Disability is a matter of perception. My brother Lewis has complex learning disabilities. He is autistic, partially sighted, non-verbal, epileptic and needs 24-hour care. Lewis used to require a wheelchair, now he can walk with assistance. He lives a fulfilled life in his own home, facilitated by an excellent care package – something we had to fight hard for.
In the UK, there are 14 million people with disabilities. This means disabled people make up one in five of the population, yet, research by the charity Scope indicates that nearly half the population don't know a disabled person. Economically, almost three quarters of people with disabilities are not in paid employment. Yet, life for a person with disabilities costs around £500 more on average a month compared to non-disabled people.
Disabled people are economically and socially disadvantaged in the UK. Some parts of society argue that this makes people with disabilities a welfare burden to the state. My brother Lewis is required to prove that he is unable to work; the same Lewis that needs 24-hour care. Lewis and others are often accused of being 'inadequate', 'scroungers', 'cheats', 'work-shy'. Disabled people are continually asked to show what they cannot do.
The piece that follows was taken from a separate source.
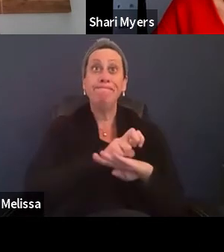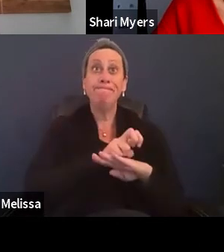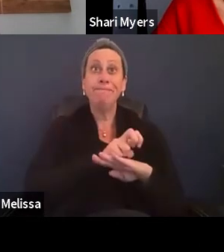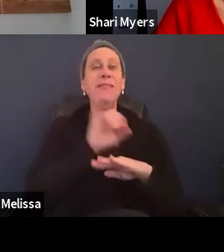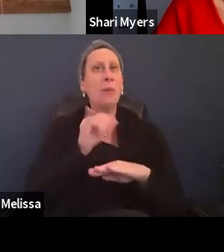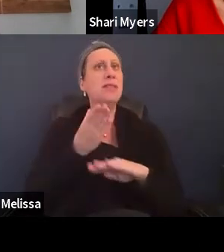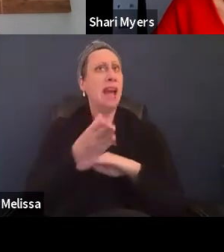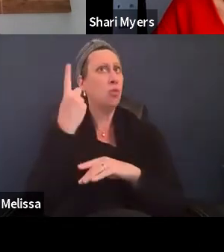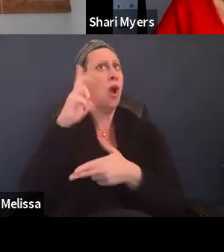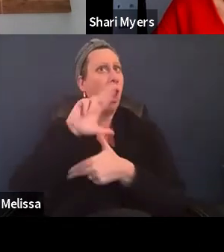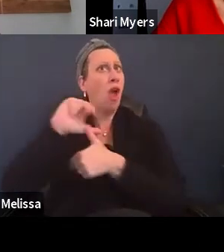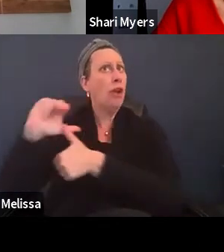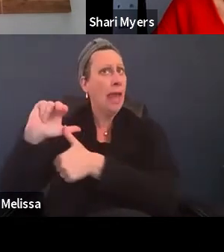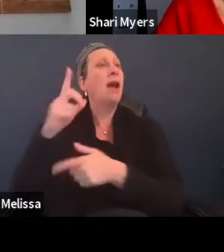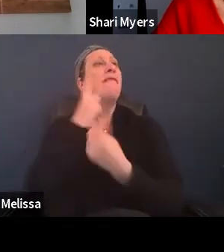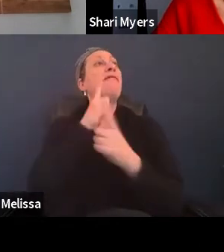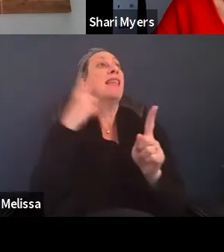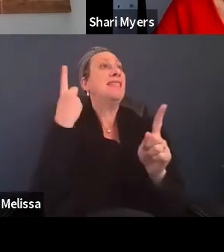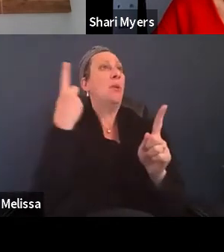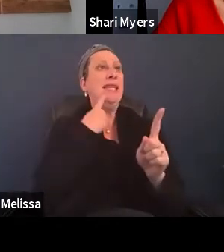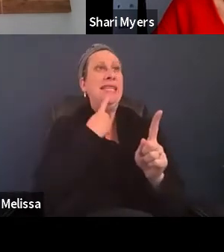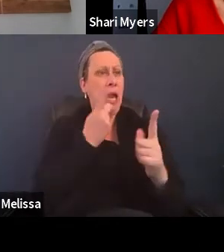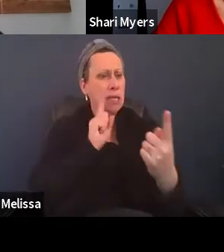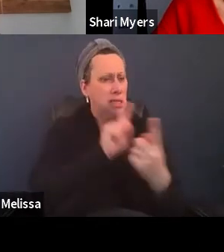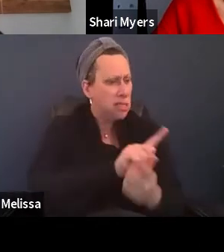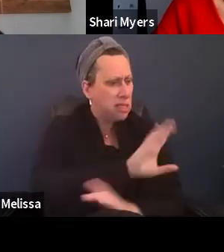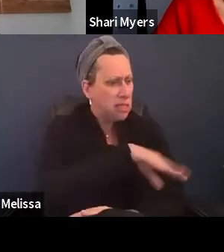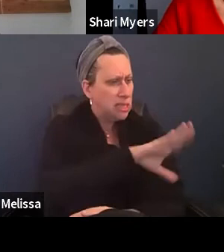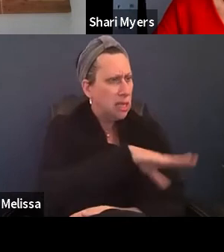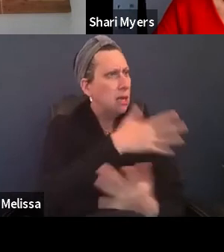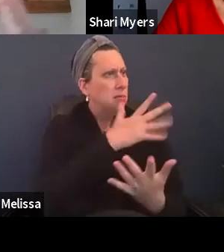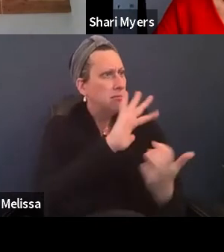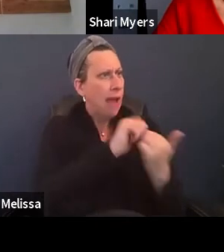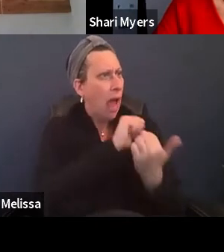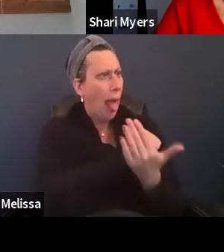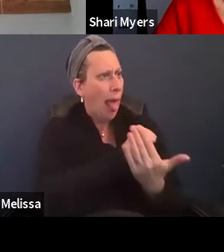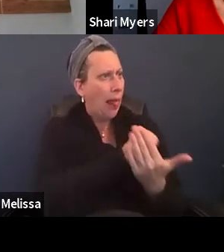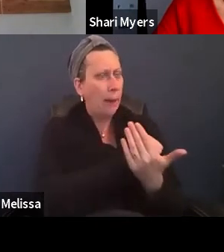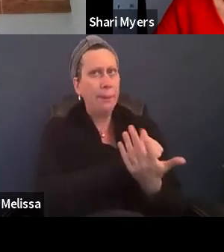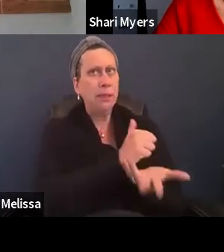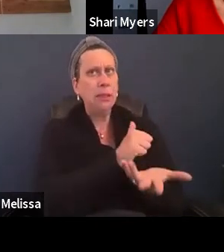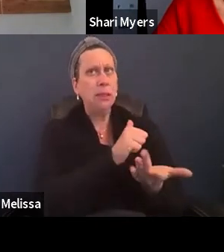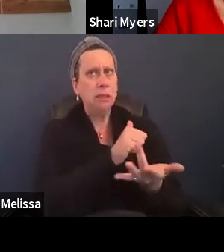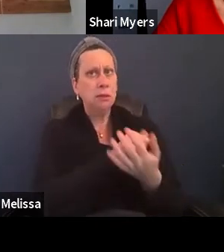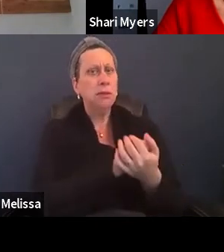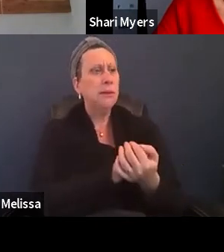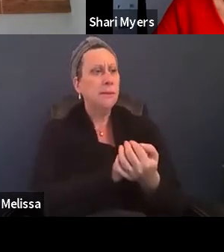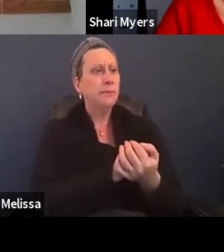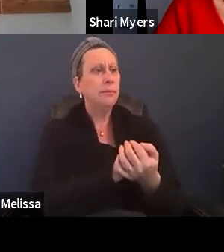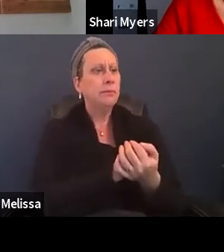And finally someone sat down near him and said, "What can I help you with?" Or some other way of communicating with them.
Have you ever felt a shared fear towards someone with a disability? Have you ever stared at someone in public who appeared disabled? As a parent, have you ever stopped your child from playing with a disabled child? Would it surprise you to learn that some of these fears may stem from the way the news media has depicted people with disabilities?
Disability is a matter of perception. The media's portrayal of issues can have major impacts on perceptions. The news media are a significant social force in the forming and delimiting of public assumptions, attitudes and moods – of ideology. This is particularly pertinent for the 50% of the population whose only knowledge about this group might derive from what is presented by the news media as opposed to real-life accounts from people living with disabilities.
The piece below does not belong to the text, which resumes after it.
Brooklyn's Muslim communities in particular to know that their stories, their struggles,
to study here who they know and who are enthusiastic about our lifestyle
Throughout these presentations there exists conflicting polarisation of negative vs positive, of ableism vs non-ableism. Relatively, disability issues are rarely covered in the news. When they are covered, disabled people are often negatively portrayed as objects of pity, charity, and in need of medical treatment. When Lewis was in a wheelchair, a stranger approached us in the street, patted Lewis on the head, handed my mum a pound and stated: 'you'll need this'.
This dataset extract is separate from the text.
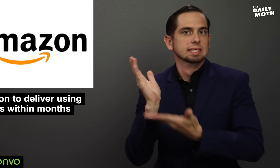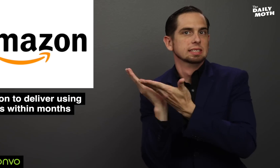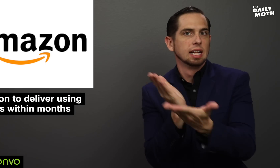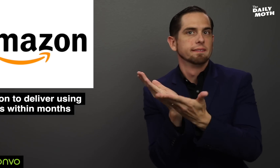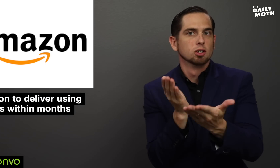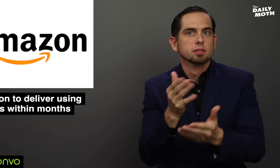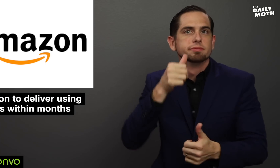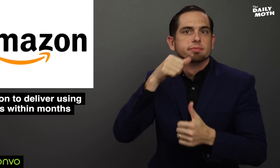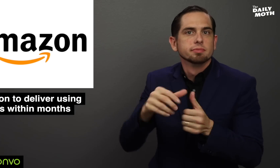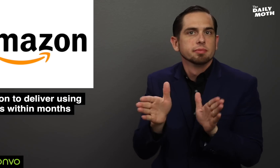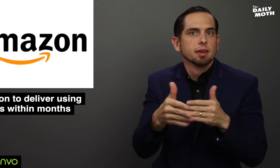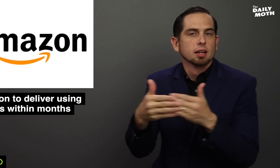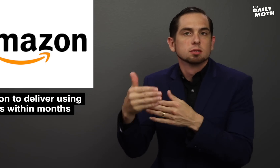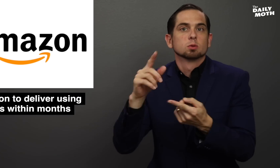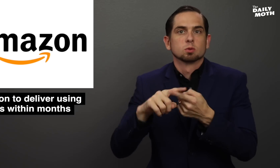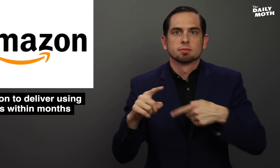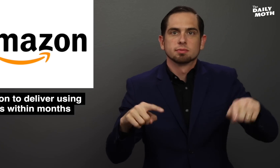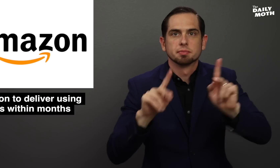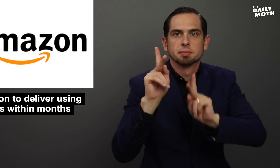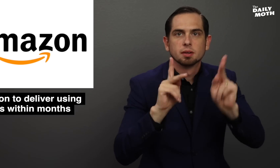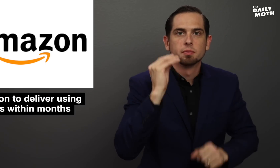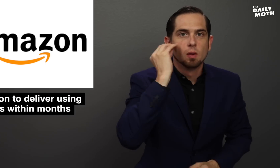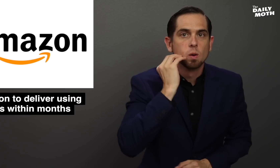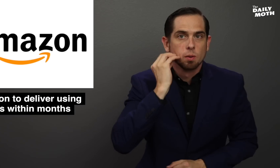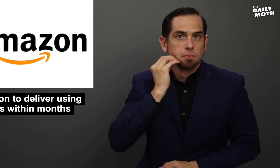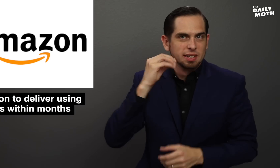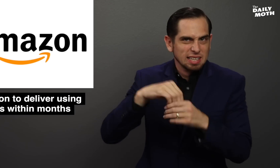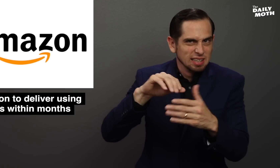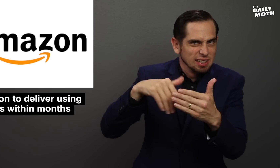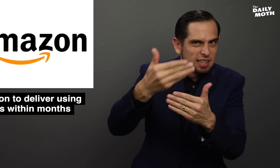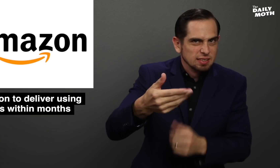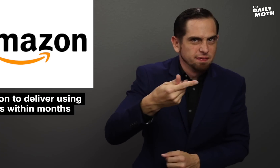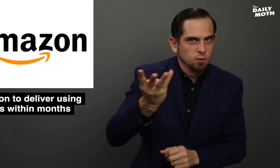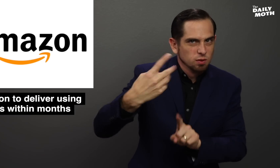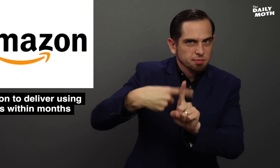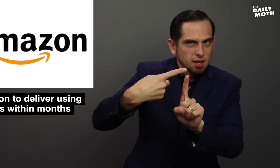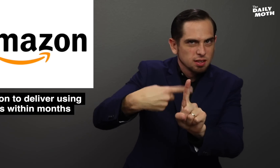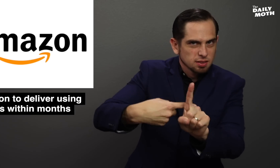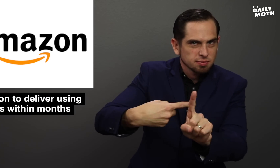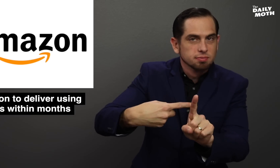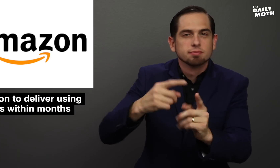deliver packages to people's homes in the next few months.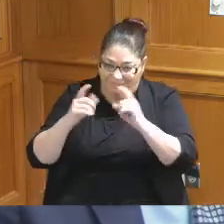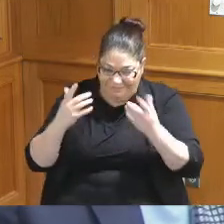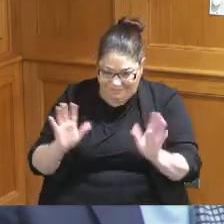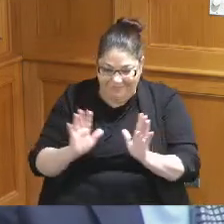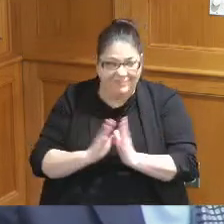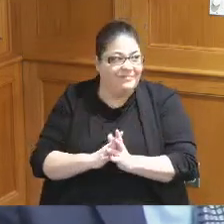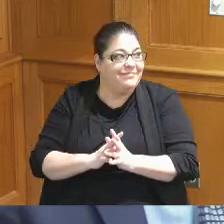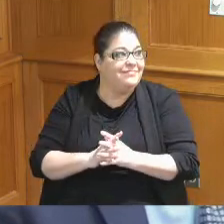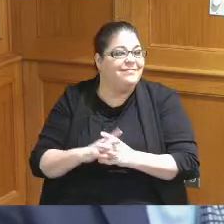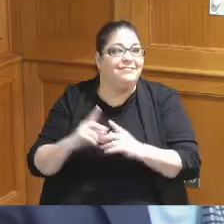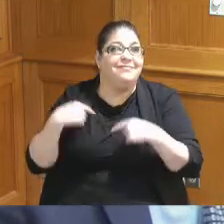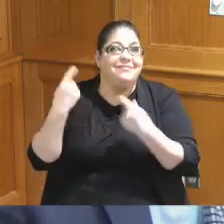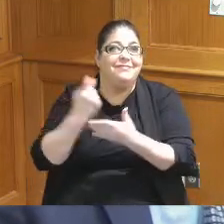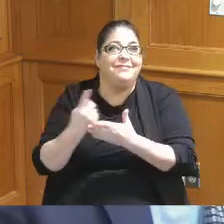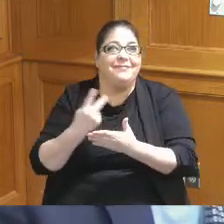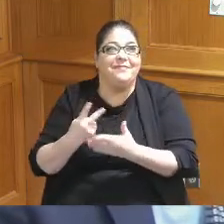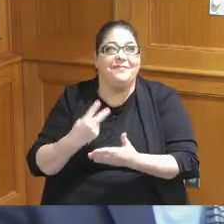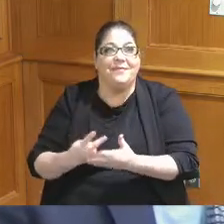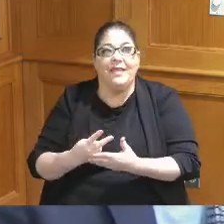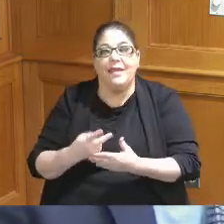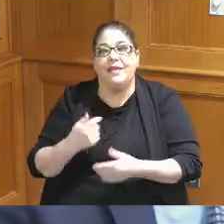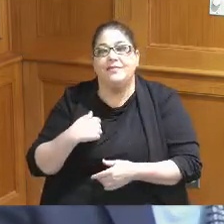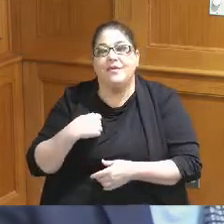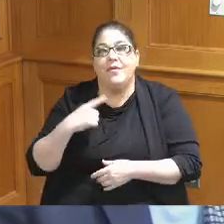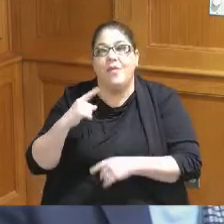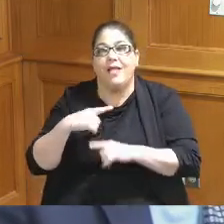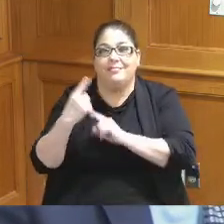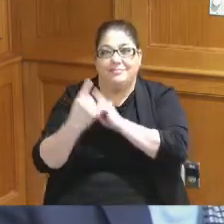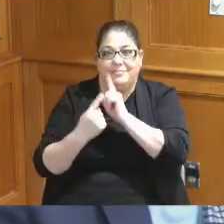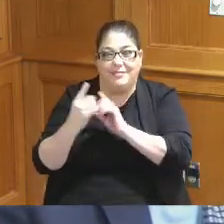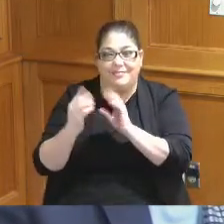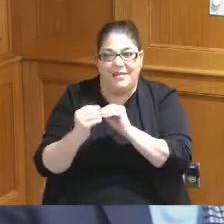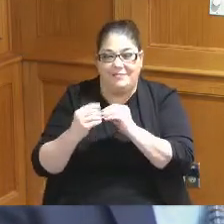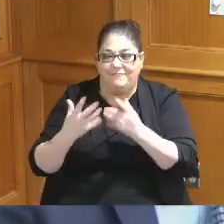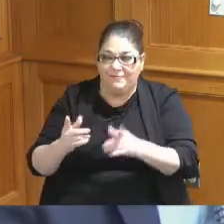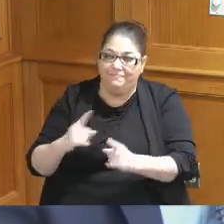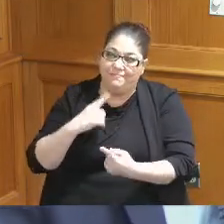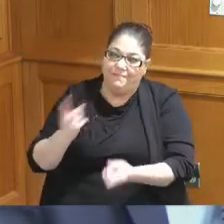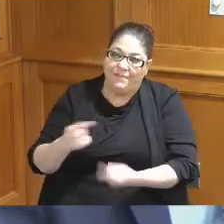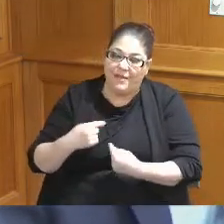the past few weeks and I asked them when we had our individual meetings so I'm supportive of the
Then there is the 'positive' coverage surrounding Paralympic sports. Disabled people are painted as superhuman, as overcoming barriers, as inspirations to disabled and non-disabled people. Positive right? However, although positive in its intention, this coverage places emphasis on what the body can and cannot do. Focusing on the heroic side of disability is counter-productive. Underlying the heroism is the fact that Paralympic athletes rely on the charitable acts of non-disabled people to empower disabled people. This puts para-athletes into an elite disability group which is not representative of all impairment groups and misrepresents the realities of living with a disability. Paralympic coverage of people with disabilities exists in its own bubble, lasting only a month or so after the event finishes and then fizzling out. It thus ignores the wider societal issues of disability and fails as an avenue for social change.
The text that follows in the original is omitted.